◆ Objective
Rewrite the listing below with "city" renamed to "town" and every other line left unchanged, and omit the pictures.

* begin *

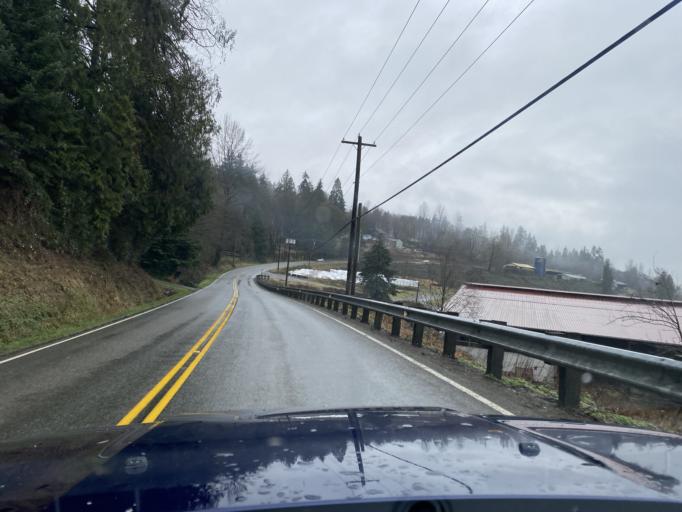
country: US
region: Washington
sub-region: King County
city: Duvall
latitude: 47.7869
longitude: -121.9994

* end *

◆ Written solution
country: US
region: Washington
sub-region: King County
town: Duvall
latitude: 47.7869
longitude: -121.9994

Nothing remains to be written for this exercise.